A shot of the Whitby-Middlesbrough platform at Grosmont Station, change here for Pickering and all intermediate stations.  Alan Woods tell us: “The locomotive number is 69877.” The junction point of two railways, the Whitby-Pickering and the Whitby-Middlesbrough lines.  Both lines still traversable by train,  the Middlesbrough-Whitby Line having escaped the Beeching axe by virtue of remoteness (it wasn’t economically viable to replace the routes with a bus service) and the Grosmont-Pickering Line by the good fortune of becoming the first Heritage railway; The North Yorkshire Moors Railway. A line I’ve been travelling regularly since they had ”Salmon”.  Long may it flourish!

Thanks to Alan Woods for the update.

Guisborough Station

A good shot of BR Standard 2-6-4T 80118 standing at Guisborough Station with a local train. Alan Featonby tells us: ”80118 was allocated to Whitby (50G) shed at this time and is on Middlesbrough to Whitby service via Loftus, depending on the time of day it could have run to Scarborough.  The train, having run directly into Guisborough station from Middlesbrough, would reverse back to Hutton junction prior to changing direction once again to head towards  Brotton.  These 4MT tank loco’s were turned at Middlesbrough in order to run chimney first up Nunthorpe bank thus ensuring water was always around the firebox.  There was no Saltburn service between 1955 and 1958 when this photograph was taken. I suspect this train is the first return working on the last day of through running to Whitby in 1958 and it did terminate at Whitby.  80116 and an L1 doing the final honours on the Scarborough trains.  DMU’s then took over the service on the following Monday but from Loftus to Middlesbroug; the Esk Valley route then being the only route to Whitby from Middlesbrough.”

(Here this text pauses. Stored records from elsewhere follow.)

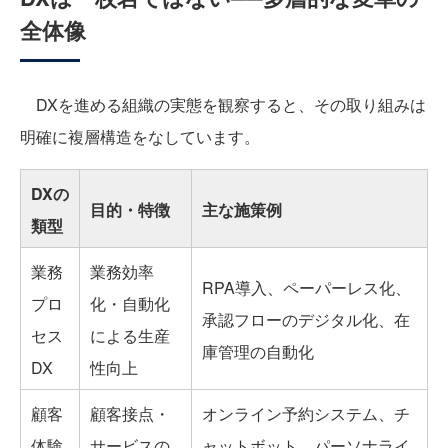
全体像
DXを進める組織の実態を観察すると、その取り組みは
明確に複層構造をなしています。
DXの
目的・特徴
主な施策例
類型
業務
業務効率
RPA導入、ペーパーレス化、
プロ
化・自動化
承認フローのデジタル化、在
セス
による生産
庫管理の自動化
DX
性向上
顧客
顧客接点・
オンライン予約システム、チ
体験
サービスの
ャットボット、パーソナライ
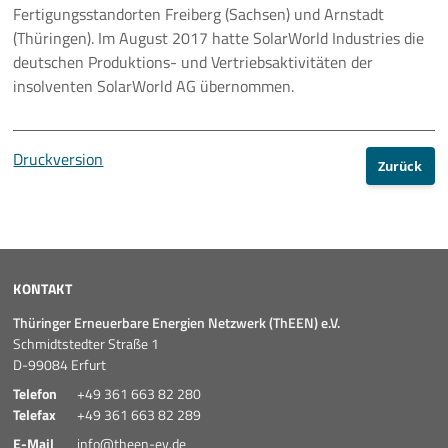
Fertigungsstandorten Freiberg (Sachsen) und Arnstadt
Pressemeldungen
(Thüringen). Im August 2017 hatte SolarWorld Industries die
deutschen Produktions- und Vertriebsaktivitäten der
Branchenmeldungen
insolventen SolarWorld AG übernommen.
Statements
Druckversion
Zurück
Positionen
Jobs
Mediathek
KONTAKT
Thüringer Erneuerbare Energien Netzwerk (ThEEN) e.V.
Akkreditierung
Schmidtstedter Straße 1
D-99084 Erfurt
Mehr
Telefon
+49 361 663 82 280
Telefax
+49 361 663 82 289
E-Mail
info@theen-ev.de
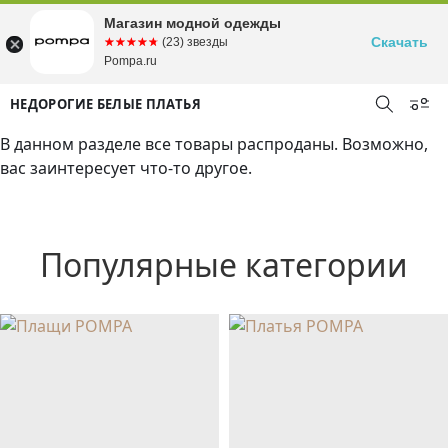
Магазин модной одежды
Скачать
☆☆☆☆☆
★★★★★
(23) звезды
Pompa.ru
НЕДОРОГИЕ БЕЛЫЕ ПЛАТЬЯ
В данном разделе все товары распроданы. Возможно,
вас заинтересует что-то другое.
Популярные категории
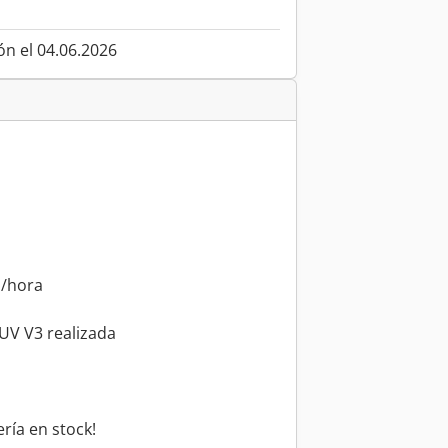
ón el 04.06.2026
s/hora
UV V3 realizada
ía en stock!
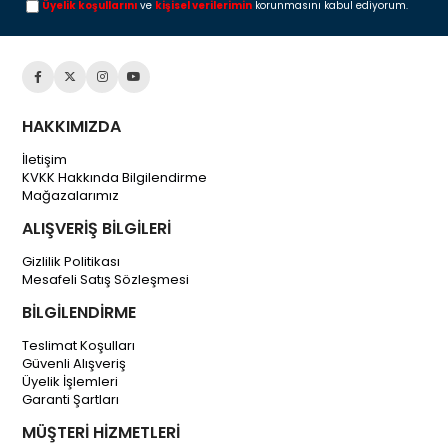
Üyelik koşullarını
ve
kişisel verilerimin
korunmasını kabul ediyorum.
HAKKIMIZDA
İletişim
KVKK Hakkında Bilgilendirme
Mağazalarımız
ALIŞVERİŞ BİLGİLERİ
Gizlilik Politikası
Mesafeli Satış Sözleşmesi
BİLGİLENDİRME
Teslimat Koşulları
Güvenli Alışveriş
Üyelik İşlemleri
Garanti Şartları
MÜŞTERİ HİZMETLERİ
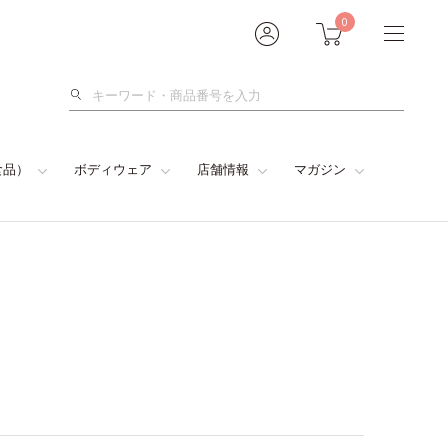
0
検
索
食品）
ボディウェア
店舗情報
マガジン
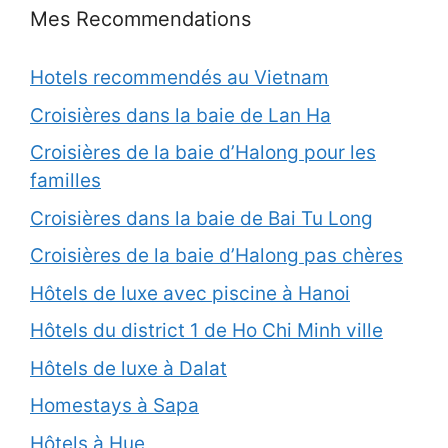
Mes Recommendations
Hotels recommendés au Vietnam
Croisières dans la baie de Lan Ha
Croisières de la baie d’Halong pour les
familles
Croisières dans la baie de Bai Tu Long
Croisières de la baie d’Halong pas chères
Hôtels de luxe avec piscine à Hanoi
Hôtels du district 1 de Ho Chi Minh ville
Hôtels de luxe à Dalat
Homestays à Sapa
Hôtels à Hue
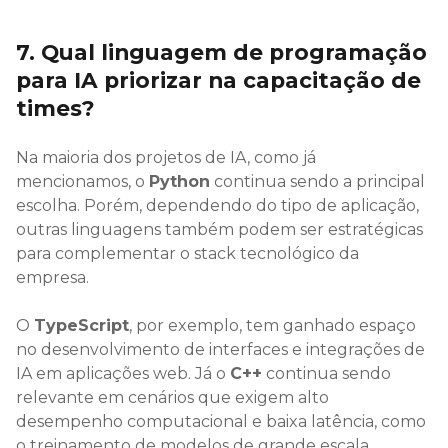
7. Qual linguagem de programação
para IA priorizar na capacitação de
times?
Na maioria dos projetos de IA, como já
mencionamos, o
Python
continua sendo a principal
escolha. Porém, dependendo do tipo de aplicação,
outras linguagens também podem ser estratégicas
para complementar o stack tecnológico da
empresa.
O
TypeScript
, por exemplo, tem ganhado espaço
no desenvolvimento de interfaces e integrações de
IA em aplicações web. Já o
C++
continua sendo
relevante em cenários que exigem alto
desempenho computacional e baixa latência, como
o treinamento de modelos de grande escala.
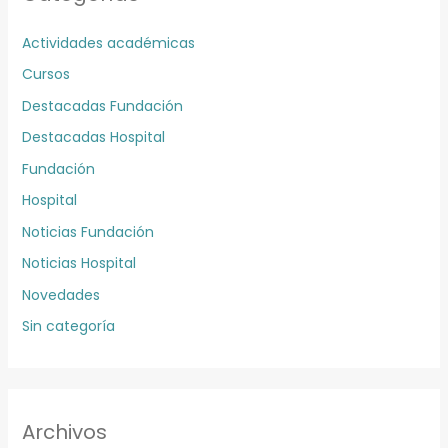
Actividades académicas
Cursos
Destacadas Fundación
Destacadas Hospital
Fundación
Hospital
Noticias Fundación
Noticias Hospital
Novedades
Sin categoría
Archivos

Many thanks to Alan Featonby for this explanation of this lines working systems at the time this image was taken.

More Loftus Drill Testing

Here we have another type of drill being tested and another photographic record of the event.  The backlash of this automation was that fewer men were required to produce the same (or better) yield and a lot of miners were downgraded (with loss of pay and status) to loaders/drivers or simply made unemployed. Once again does anyone know the type of drill and the name of the miner?

Skinningrove Station

Anomalously called Skinningrove, but originally called Carlin How, nothing remains of this station now except a locked gate and some footings. The photographer is standing on the Loftus side looking towards Skinningrove Iron and Steel Works; perhaps that is the real reason for the re-naming of the station!

Brotton Station

Brotton Station – old faithful 80118, a BR Standard 2-6-4T – waits with a Loftus-bound local train.  Lovely atmospheric shot this one, plenty of life in it. The view is looking south so the train is heading towards Huntcliff and Loftus, not Saltburn. 

Information courtesy of Simon Chapman.